I'm having some trouble with the following exercice:
Using only the properties of the determinant, prove that: $$\det \left( \begin{matrix} 1 & 1 & 1 & 1 \\ a & b & c & d \\ a^2 & b^2 & c^2 & d^2 \\ a^3 & b^3 & c^3 & d^3 \end{matrix} \right) = (d − a)(d − c)(d − b)(c − b)(c − a)(b − a)$$
I know how to solve this using Laplace formula but I don't see how I can use the properties of the determinant to do this. I tried to put the matrix in it's reduced form but I'm having some trouble doing it. How can I solve this problem?

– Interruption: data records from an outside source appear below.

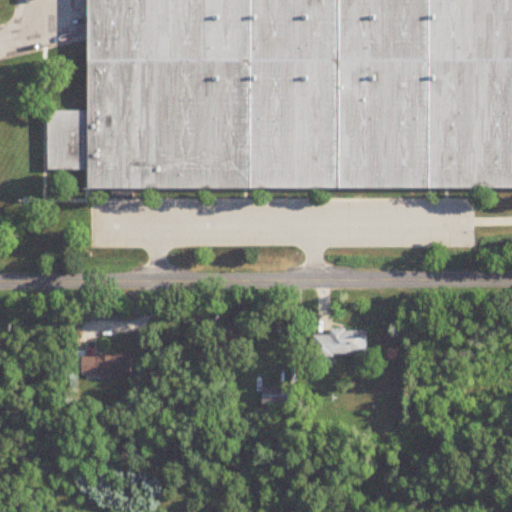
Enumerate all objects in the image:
road: (17, 19)
building: (295, 96)
building: (289, 97)
road: (281, 221)
road: (157, 251)
road: (314, 251)
road: (256, 281)
building: (344, 343)
building: (109, 366)
building: (280, 396)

Edit: this is the list of properties that I'm allowed to use:
- If a matrix $A$ has two identical lines then $\det (A) = 0$
- $\det(I_n) = 1$
- Let:
$$A =\left( \begin{matrix} a_{11} & a_{12} & ... & a_{1n} \\ \vdots & \vdots & & \vdots \\ \alpha a'_{i1} + \beta a''_{i1} & \alpha a'_{i2} + \beta a''_{i2} & ... &\alpha a'_{in} + \beta a''_{in} \\ \vdots & \vdots & & \vdots \\ a_{n1} & a_{n2} & ... & a_{nn} \end{matrix} \right)$$
If $$A' = \left( \begin{matrix} a_{11} & a_{12} & ... & a_{1n} \\ \vdots & \vdots & & \vdots \\ a'_{i1}& a'_{i2}& ... & a'_{in} \\ \vdots & \vdots & & \vdots \\ a_{n1} & a_{n2} & ... & a_{nn} \end{matrix} \right)$$
and $$A'' = \left( \begin{matrix} a_{11} & a_{12} & ... & a_{1n} \\ \vdots & \vdots & & \vdots \\ a''_{i1}& a''_{i2}& ... & a''_{in} \\ \vdots & \vdots & & \vdots \\ a_{n1} & a_{n2} & ... & a_{nn} \end{matrix} \right)$$
Then $\det(A) = \alpha \det(A') + \beta \det(A'')$
These are the properties that I'm allowed to use.